- [TASK OBJECTIVE]
Within the records, find every line that includes the word "Octagon" and copy it.

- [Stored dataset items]
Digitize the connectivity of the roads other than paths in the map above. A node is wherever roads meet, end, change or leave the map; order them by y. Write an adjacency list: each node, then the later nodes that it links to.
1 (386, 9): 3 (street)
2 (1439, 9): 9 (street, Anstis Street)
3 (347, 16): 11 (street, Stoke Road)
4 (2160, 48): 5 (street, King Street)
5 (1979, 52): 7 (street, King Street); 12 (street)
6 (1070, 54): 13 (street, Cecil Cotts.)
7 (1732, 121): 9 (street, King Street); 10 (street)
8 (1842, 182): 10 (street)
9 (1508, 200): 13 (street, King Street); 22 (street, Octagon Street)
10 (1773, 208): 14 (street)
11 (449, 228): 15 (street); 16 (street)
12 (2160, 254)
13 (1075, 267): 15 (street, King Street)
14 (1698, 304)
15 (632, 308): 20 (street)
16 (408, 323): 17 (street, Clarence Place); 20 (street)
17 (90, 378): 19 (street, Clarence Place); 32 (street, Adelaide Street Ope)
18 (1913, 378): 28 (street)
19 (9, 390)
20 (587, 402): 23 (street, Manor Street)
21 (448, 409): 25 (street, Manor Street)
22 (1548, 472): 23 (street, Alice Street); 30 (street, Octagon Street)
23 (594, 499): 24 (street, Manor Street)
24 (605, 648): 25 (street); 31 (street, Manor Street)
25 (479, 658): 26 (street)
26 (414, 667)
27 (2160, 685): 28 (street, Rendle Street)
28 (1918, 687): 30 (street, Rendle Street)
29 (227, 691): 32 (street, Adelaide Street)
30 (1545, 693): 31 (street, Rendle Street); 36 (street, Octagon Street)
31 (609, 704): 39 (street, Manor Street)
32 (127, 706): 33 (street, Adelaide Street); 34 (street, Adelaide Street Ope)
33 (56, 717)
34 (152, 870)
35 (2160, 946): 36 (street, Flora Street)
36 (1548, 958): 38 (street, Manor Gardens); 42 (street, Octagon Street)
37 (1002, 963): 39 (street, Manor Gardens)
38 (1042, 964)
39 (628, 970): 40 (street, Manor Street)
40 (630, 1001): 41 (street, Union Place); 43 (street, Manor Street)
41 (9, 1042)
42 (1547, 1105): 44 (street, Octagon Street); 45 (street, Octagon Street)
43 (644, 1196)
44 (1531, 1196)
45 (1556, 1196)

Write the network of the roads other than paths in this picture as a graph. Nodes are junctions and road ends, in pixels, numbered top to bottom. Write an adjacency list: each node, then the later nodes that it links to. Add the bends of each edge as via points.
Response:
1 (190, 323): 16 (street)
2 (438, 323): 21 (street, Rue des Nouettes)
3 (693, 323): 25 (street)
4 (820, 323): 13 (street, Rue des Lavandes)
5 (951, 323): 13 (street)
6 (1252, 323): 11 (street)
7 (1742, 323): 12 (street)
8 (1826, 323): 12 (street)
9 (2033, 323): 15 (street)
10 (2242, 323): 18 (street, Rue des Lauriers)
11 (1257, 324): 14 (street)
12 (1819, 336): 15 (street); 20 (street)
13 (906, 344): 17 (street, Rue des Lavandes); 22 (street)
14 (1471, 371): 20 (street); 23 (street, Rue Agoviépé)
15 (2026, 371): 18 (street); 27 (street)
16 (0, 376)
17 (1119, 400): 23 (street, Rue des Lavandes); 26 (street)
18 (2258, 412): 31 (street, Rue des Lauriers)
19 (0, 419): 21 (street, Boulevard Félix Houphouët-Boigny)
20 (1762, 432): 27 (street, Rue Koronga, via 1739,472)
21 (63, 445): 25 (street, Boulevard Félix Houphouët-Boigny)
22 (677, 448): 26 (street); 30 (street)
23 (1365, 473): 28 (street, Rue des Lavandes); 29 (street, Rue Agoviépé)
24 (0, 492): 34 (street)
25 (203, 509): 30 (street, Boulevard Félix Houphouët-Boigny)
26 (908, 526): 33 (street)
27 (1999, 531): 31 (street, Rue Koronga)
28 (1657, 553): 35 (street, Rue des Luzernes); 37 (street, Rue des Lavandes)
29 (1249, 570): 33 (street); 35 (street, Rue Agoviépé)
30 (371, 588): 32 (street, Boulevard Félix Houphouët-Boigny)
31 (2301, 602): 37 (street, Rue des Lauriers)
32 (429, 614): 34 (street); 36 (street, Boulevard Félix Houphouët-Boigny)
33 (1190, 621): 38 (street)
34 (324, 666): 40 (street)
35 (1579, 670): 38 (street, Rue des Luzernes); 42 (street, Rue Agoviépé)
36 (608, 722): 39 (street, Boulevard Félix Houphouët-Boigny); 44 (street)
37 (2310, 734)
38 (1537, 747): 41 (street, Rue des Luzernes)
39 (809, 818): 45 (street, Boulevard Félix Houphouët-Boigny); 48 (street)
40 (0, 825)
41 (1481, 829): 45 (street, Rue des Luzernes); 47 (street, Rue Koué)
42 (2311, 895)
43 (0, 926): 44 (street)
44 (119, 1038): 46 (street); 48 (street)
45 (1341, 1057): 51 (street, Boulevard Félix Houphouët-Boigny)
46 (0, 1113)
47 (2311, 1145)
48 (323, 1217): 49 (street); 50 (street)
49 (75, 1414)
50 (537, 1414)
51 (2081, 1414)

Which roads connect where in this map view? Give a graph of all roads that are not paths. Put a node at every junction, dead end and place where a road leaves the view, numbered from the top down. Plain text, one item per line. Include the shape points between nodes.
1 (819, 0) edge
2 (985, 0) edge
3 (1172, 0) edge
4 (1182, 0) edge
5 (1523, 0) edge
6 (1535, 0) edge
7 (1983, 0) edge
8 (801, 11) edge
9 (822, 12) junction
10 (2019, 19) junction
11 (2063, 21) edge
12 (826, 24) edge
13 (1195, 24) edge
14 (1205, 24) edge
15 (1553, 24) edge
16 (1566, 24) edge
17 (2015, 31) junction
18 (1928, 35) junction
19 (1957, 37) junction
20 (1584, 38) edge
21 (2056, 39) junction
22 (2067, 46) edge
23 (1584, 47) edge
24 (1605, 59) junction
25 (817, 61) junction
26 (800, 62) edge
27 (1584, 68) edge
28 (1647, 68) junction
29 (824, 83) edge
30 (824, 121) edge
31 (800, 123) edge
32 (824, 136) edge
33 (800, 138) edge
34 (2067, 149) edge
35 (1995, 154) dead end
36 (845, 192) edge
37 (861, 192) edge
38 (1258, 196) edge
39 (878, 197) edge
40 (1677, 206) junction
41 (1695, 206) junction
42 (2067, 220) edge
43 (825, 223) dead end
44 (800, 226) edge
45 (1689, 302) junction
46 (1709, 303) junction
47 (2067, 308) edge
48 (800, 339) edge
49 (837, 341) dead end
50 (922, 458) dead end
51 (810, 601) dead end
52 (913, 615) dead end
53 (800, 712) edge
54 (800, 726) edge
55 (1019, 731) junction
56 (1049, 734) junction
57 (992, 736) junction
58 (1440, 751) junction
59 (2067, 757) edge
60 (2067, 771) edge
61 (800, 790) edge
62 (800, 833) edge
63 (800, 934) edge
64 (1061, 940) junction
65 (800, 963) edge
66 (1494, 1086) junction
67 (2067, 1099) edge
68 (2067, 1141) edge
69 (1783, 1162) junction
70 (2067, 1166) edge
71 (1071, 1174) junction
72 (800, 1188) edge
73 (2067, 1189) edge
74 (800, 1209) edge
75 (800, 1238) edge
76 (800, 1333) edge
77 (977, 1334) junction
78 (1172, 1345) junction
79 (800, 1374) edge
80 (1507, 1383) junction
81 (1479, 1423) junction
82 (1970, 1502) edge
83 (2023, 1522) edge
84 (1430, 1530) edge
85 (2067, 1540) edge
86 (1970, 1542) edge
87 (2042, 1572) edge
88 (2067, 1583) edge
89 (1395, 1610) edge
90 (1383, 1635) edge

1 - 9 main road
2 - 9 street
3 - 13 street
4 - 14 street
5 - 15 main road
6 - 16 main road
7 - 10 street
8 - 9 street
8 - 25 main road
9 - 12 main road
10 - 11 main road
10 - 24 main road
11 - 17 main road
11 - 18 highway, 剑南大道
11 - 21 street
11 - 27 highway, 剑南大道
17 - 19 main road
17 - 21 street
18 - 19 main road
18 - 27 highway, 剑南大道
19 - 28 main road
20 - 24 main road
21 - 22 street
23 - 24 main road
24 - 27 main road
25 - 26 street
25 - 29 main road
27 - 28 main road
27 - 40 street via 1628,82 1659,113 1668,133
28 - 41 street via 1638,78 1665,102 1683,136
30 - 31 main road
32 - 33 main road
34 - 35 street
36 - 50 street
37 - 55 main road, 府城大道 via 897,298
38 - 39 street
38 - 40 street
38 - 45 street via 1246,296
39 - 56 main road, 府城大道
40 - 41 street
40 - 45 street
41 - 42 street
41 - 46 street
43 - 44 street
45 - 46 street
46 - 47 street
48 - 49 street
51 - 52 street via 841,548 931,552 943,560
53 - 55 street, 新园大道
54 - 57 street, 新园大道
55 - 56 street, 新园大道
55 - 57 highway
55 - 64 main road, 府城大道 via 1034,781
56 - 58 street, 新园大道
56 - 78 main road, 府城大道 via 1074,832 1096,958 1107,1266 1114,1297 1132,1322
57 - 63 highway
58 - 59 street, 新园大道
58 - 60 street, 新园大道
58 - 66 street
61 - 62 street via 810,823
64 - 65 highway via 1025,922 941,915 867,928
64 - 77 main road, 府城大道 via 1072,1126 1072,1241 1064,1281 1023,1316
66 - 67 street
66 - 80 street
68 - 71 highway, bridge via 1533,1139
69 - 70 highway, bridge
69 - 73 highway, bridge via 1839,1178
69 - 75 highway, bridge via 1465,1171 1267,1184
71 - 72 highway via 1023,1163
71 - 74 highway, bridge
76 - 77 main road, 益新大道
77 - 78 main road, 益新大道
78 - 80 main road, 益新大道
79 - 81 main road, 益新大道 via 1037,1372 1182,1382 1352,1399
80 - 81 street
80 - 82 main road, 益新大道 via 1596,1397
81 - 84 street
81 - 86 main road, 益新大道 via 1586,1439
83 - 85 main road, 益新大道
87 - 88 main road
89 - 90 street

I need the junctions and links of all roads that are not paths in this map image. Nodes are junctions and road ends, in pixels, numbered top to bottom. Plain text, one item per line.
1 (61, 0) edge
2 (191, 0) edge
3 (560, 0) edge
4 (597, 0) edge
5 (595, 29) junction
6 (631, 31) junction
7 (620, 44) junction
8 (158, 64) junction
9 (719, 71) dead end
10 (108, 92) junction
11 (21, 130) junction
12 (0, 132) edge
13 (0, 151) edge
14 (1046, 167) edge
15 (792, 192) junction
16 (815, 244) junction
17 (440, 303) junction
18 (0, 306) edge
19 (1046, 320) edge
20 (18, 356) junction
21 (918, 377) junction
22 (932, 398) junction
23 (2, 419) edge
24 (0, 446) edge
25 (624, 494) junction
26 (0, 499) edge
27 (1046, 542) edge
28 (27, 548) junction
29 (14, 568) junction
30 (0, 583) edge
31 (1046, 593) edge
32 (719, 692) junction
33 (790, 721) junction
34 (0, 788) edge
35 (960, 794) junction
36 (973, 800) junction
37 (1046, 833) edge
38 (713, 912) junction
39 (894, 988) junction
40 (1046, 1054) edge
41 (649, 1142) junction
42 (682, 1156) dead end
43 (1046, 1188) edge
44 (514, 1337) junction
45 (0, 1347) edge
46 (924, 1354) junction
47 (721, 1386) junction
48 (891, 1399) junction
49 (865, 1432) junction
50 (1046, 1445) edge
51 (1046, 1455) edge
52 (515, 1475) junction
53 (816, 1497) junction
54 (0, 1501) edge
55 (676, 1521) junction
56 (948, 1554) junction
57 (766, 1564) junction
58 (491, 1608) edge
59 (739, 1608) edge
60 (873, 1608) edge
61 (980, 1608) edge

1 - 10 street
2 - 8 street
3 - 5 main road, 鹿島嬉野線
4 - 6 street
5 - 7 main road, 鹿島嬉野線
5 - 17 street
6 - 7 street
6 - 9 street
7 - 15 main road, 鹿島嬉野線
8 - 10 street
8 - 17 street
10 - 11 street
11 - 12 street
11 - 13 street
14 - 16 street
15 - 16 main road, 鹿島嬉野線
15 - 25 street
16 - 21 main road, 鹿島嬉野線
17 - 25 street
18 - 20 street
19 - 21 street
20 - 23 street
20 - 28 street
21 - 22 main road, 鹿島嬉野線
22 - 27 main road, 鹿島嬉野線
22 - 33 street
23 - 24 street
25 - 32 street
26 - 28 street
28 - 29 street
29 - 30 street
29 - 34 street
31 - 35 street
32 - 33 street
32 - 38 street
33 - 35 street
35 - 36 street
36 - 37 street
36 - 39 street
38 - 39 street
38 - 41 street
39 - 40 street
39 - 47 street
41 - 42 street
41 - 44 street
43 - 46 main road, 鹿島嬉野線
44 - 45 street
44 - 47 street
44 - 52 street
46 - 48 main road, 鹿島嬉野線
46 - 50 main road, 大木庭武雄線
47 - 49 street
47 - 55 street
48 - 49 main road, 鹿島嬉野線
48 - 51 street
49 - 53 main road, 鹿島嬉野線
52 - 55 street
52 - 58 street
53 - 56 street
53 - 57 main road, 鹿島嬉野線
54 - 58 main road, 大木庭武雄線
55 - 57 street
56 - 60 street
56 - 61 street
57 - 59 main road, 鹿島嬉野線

- [EXERCISE RESULT]
9 (1508, 200): 13 (street, King Street); 22 (street, Octagon Street)
22 (1548, 472): 23 (street, Alice Street); 30 (street, Octagon Street)
30 (1545, 693): 31 (street, Rendle Street); 36 (street, Octagon Street)
36 (1548, 958): 38 (street, Manor Gardens); 42 (street, Octagon Street)
42 (1547, 1105): 44 (street, Octagon Street); 45 (street, Octagon Street)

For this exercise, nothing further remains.